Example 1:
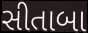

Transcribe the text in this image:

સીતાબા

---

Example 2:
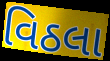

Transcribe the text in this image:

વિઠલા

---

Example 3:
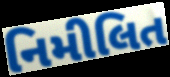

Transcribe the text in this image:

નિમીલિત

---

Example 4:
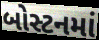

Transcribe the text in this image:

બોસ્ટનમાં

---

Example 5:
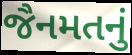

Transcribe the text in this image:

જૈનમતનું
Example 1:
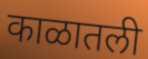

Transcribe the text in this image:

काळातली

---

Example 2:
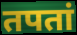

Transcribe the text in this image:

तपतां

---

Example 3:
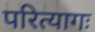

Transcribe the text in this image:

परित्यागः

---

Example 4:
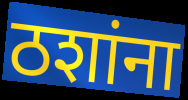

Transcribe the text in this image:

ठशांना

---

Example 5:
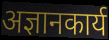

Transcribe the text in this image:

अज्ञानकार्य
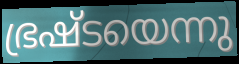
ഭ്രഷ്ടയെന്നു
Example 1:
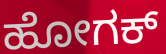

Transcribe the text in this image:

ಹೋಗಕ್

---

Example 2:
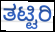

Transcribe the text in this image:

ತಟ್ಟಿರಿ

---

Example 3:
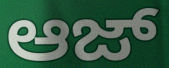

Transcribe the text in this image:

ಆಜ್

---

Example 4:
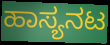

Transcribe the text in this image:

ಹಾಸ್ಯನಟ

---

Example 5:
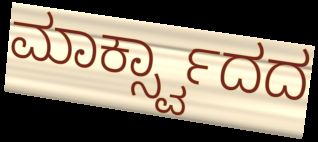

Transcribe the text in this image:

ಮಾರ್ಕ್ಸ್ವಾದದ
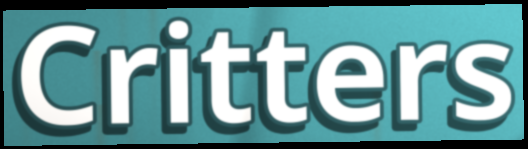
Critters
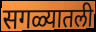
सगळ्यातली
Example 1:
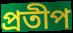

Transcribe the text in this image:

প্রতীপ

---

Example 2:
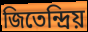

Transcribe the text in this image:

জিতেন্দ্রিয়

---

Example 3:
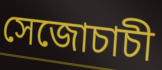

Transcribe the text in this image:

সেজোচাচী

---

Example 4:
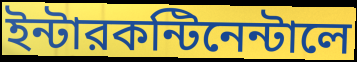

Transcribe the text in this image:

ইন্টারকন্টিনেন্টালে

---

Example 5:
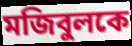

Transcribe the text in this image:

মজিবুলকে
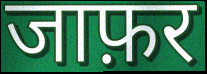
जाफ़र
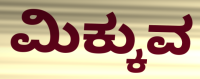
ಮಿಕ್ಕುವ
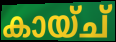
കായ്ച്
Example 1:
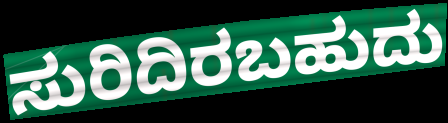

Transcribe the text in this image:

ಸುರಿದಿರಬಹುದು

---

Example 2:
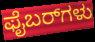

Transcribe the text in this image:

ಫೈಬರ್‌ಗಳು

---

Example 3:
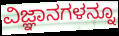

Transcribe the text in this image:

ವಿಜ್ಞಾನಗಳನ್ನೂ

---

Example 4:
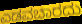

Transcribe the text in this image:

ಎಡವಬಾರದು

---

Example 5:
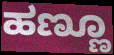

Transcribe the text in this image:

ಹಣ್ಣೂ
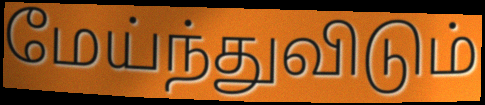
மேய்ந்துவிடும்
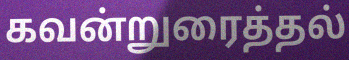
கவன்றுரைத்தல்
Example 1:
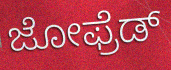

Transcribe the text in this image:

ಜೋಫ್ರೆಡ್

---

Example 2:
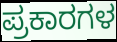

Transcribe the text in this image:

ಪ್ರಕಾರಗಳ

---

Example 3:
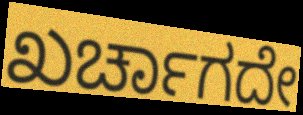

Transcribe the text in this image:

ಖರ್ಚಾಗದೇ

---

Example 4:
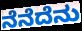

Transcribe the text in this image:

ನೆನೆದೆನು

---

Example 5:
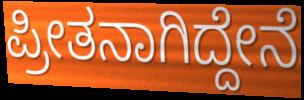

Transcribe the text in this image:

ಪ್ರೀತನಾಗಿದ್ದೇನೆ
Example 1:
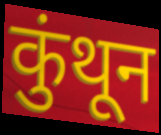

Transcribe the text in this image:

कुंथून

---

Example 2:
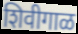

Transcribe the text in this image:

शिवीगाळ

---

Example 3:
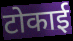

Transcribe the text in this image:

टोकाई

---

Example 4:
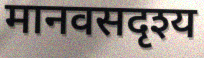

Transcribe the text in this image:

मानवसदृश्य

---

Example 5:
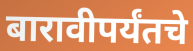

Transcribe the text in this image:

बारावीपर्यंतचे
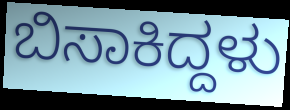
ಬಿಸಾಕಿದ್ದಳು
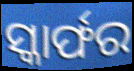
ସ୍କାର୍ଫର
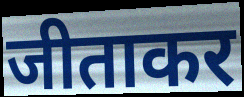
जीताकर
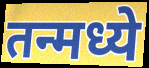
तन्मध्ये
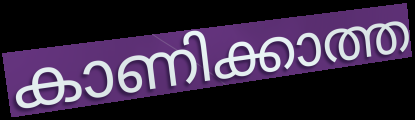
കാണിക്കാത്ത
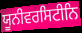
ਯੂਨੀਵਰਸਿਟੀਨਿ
◆ ◆ ◆ ◆ ◆ ◆ ◆
* _What the task asks_
Give back the entries above exactly as they stand. Leave the images out.

* _Written solution_
Example 1:

Transcribe the text in this image:

સીતાબા

---

Example 2:

Transcribe the text in this image:

વિઠલા

---

Example 3:

Transcribe the text in this image:

નિમીલિત

---

Example 4:

Transcribe the text in this image:

બોસ્ટનમાં

---

Example 5:

Transcribe the text in this image:

જૈનમતનું
Example 1:

Transcribe the text in this image:

काळातली

---

Example 2:

Transcribe the text in this image:

तपतां

---

Example 3:

Transcribe the text in this image:

परित्यागः

---

Example 4:

Transcribe the text in this image:

ठशांना

---

Example 5:

Transcribe the text in this image:

अज्ञानकार्य
ഭ്രഷ്ടയെന്നു
Example 1:

Transcribe the text in this image:

ಹೋಗಕ್

---

Example 2:

Transcribe the text in this image:

ತಟ್ಟಿರಿ

---

Example 3:

Transcribe the text in this image:

ಆಜ್

---

Example 4:

Transcribe the text in this image:

ಹಾಸ್ಯನಟ

---

Example 5:

Transcribe the text in this image:

ಮಾರ್ಕ್ಸ್ವಾದದ
Critters
सगळ्यातली
Example 1:

Transcribe the text in this image:

প্রতীপ

---

Example 2:

Transcribe the text in this image:

জিতেন্দ্রিয়

---

Example 3:

Transcribe the text in this image:

সেজোচাচী

---

Example 4:

Transcribe the text in this image:

ইন্টারকন্টিনেন্টালে

---

Example 5:

Transcribe the text in this image:

মজিবুলকে
जाफ़र
ಮಿಕ್ಕುವ
കായ്ച്
Example 1:

Transcribe the text in this image:

ಸುರಿದಿರಬಹುದು

---

Example 2:

Transcribe the text in this image:

ಫೈಬರ್‌ಗಳು

---

Example 3:

Transcribe the text in this image:

ವಿಜ್ಞಾನಗಳನ್ನೂ

---

Example 4:

Transcribe the text in this image:

ಎಡವಬಾರದು

---

Example 5:

Transcribe the text in this image:

ಹಣ್ಣೂ
மேய்ந்துவிடும்
கவன்றுரைத்தல்
Example 1:

Transcribe the text in this image:

ಜೋಫ್ರೆಡ್

---

Example 2:

Transcribe the text in this image:

ಪ್ರಕಾರಗಳ

---

Example 3:

Transcribe the text in this image:

ಖರ್ಚಾಗದೇ

---

Example 4:

Transcribe the text in this image:

ನೆನೆದೆನು

---

Example 5:

Transcribe the text in this image:

ಪ್ರೀತನಾಗಿದ್ದೇನೆ
Example 1:

Transcribe the text in this image:

कुंथून

---

Example 2:

Transcribe the text in this image:

शिवीगाळ

---

Example 3:

Transcribe the text in this image:

टोकाई

---

Example 4:

Transcribe the text in this image:

मानवसदृश्य

---

Example 5:

Transcribe the text in this image:

बारावीपर्यंतचे
ಬಿಸಾಕಿದ್ದಳು
ସ୍କାର୍ଫର
जीताकर
तन्मध्ये
കാണിക്കാത്ത
ਯੂਨੀਵਰਸਿਟੀਨਿ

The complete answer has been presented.